I have the same issue with the full body RSD ever since it went full body every year I have been diagnosed with another disease or finding out one is getting worse from the rsd, to thyroid cancer which led to hypothyroidism, then sarcoidosis, gastroperisis, a connective tissue disorder, then avascular nacrosis which is bones dieing last year was just the ankle now its in my whole right leg and then my ankle collapsed. So finding a doctor that will listen and know how to handle it all is hard the best doctor I found was a rheumatologist, my pain doctor understands but need separate doctors for really it all.

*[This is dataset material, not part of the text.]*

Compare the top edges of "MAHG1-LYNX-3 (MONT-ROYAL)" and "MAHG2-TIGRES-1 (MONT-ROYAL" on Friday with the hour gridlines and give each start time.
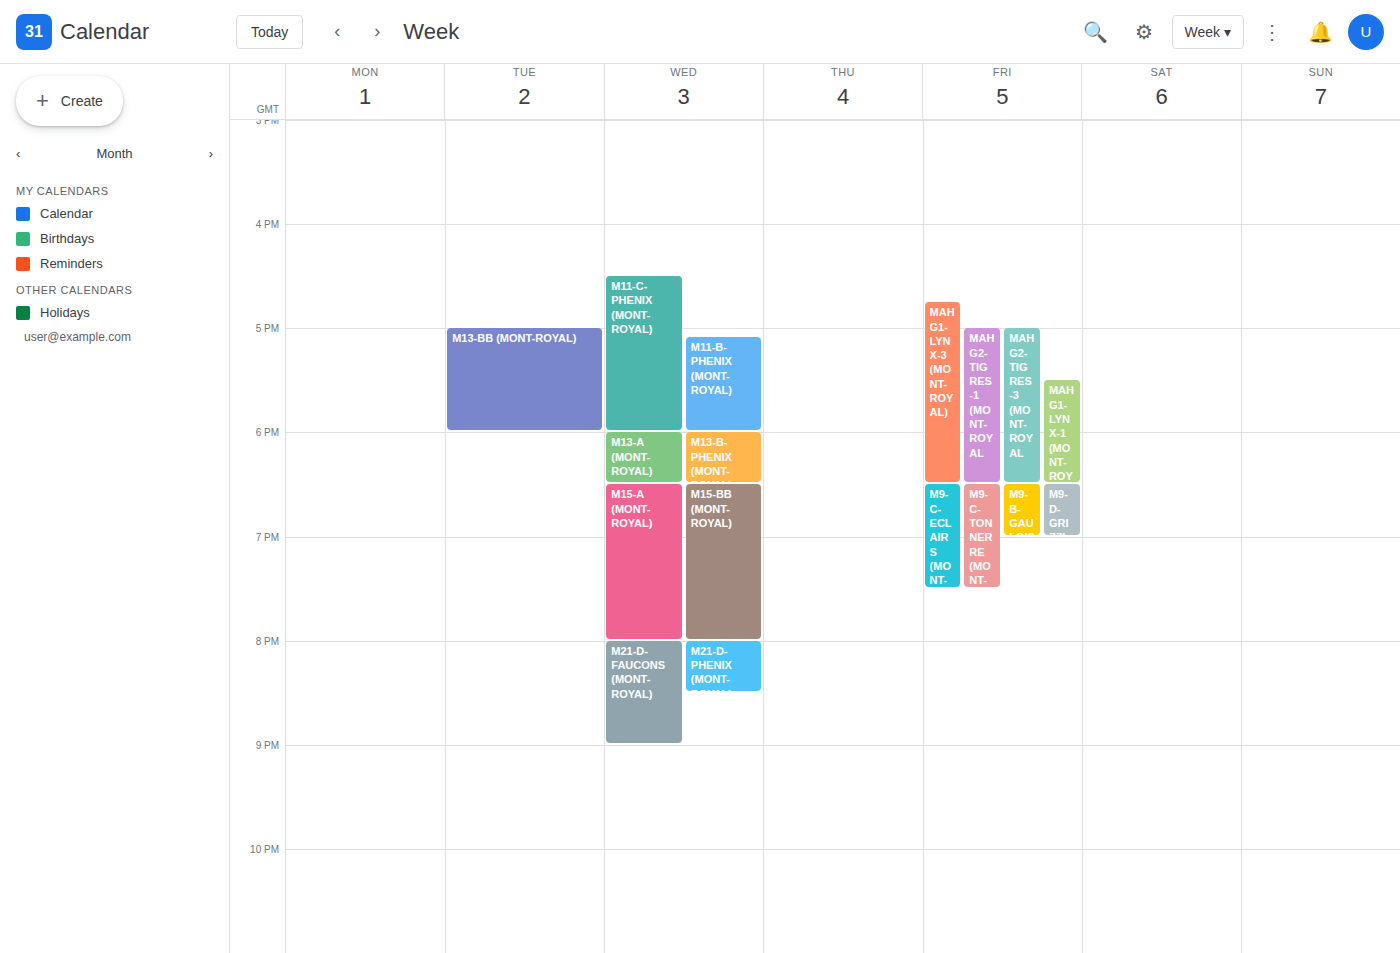
"MAHG1-LYNX-3 (MONT-ROYAL)": 4:45 PM, neither: three quarters of the way from the 4 PM line to the 5 PM line. "MAHG2-TIGRES-1 (MONT-ROYAL": 5:00 PM, exactly on the 5 PM line.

I tried seeing a internal medicine doctor but he took issue with my high doses of pain meds and me being in hospital so much, he came to my bed one day in the hospital and was like I don't want to deal with this anymore and if I have a problem with it then that was tough. it was probably for the best as he wasn't working well with my pain doctor who is one of the most important of all the specialists I have. Then I went through so many orthopedists to help me with my bones but all said because of the rsd even if my bones collapsed or broke they wouldn't help. Luckily a few weeks ago I found one that isn't afraid to help me. I really understand how frustrating and depressing it is, many times I just want to throw up my hands and my emotions too are up and down. I just cant understand why my body is falling apart on me. I do the best I can to do what I can each day which isn't much. painting is what keeps me busy the most. the other day my brothers girlfriend had the nerve to say that me staying home and not getting out was so un-healthy and me being with my mom who helps me stay alive is un-healthy that I should get away from her at least an hour or more a day. I told her because of my sarcoid I could stand for more the 30min without running out of breath and the rsd and avn makes me to weak and she was like I just need exercise. I wanted to just slap her.

Again I want to say Iam so sorry for all what your going through and hope you find a doctor that can help you.